The system consists of several pieces. One neural network is trained on a series of scenes made up of a small number of objects. Another neural network is trained on a series of text-based question-answer pairs about the scene, such as “Q: What’s the color of the sphere?” “A: Red.” This network learns to map the natural language questions to a simple program that can be run on a scene to produce an answer.
The NS-CL system is also programed to understand symbolic concepts in text such as “objects,” “object attributes,” and “spatial relationship.” That knowledge helps NS-CL answer new questions about a different scene—a type of feat that is far more challenging using a connectionist approach alone. The system thus recognizes concepts in new questions and can relate them visually to the scene before it.
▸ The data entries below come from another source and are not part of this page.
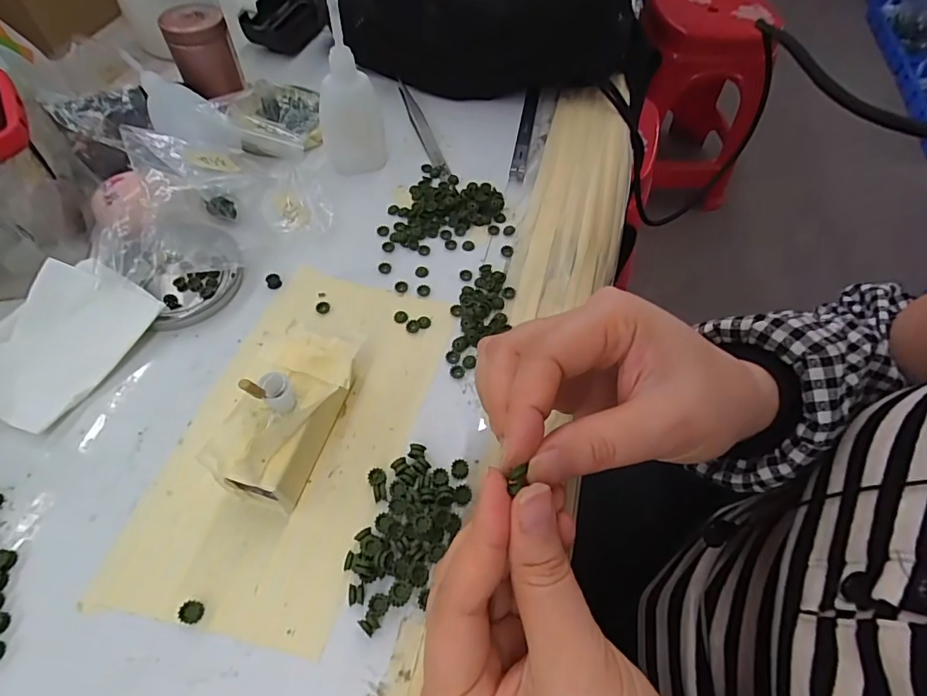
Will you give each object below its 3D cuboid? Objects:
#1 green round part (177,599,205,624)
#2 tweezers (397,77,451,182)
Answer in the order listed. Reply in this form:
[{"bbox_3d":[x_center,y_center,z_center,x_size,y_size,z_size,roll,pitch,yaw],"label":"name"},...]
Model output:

“This is an exciting approach,” says Brenden Lake, an assistant professor at NYU. “Neural pattern recognition allows the system to see, while symbolic programs allow the system to reason. Together, the approach goes beyond what current deep learning systems can do.”
In other words, the hybrid system addresses key limitations of both earlier approaches by combining them. It overcomes the scalability problems of symbolism, which has historically struggled to encode the complexity of human knowledge in an efficient way. But it also tackles one of the most common problems with neural networks: the fact that they need huge amounts of data.
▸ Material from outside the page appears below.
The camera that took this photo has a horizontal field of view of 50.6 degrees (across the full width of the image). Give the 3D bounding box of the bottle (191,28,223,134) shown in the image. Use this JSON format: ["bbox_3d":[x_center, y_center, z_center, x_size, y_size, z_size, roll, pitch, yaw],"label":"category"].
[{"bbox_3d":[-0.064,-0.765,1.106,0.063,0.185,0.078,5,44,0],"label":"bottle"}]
It is possible to train just a neural network to answer questions about a scene by feeding in millions of examples as training data. But a human child doesn’t require such a vast amount of data in order to grasp what a new object is or how it relates to other objects. Also, a network trained that way has no real understanding of the concepts involved—it’s just a vast pattern-matching exercise. So such a system would be prone to making very silly mistakes when faced with new scenarios. This is a common problem with today’s neural networks and underpins shortcomings that are easily exposed (see “AI’s language problem”).
Connectionism purists may object to the fact that the system requires some knowledge to be hard-coded in. But the work is important because it nudges us closer to engineering a form of intelligence that seems more like our own. Cognitive scientists believe that the human mind goes through some similar steps, and that this underpins the flexibility of human learning.
More practically, it could also unlock new applications of AI because the new technology requires far less training data. Robot systems, for example, could finally learn on the fly, rather than spend significant time training for each unique environment they’re in.
“This is really exciting because it’s going to get us past this dependency on huge amounts of labeled data,” says David Cox, the scientist who leads the MIT-IBM Watson AI lab.
The researchers behind the study are now developing a version that works on photographs of real scenes. This could prove valuable for many practical applications of computer vision.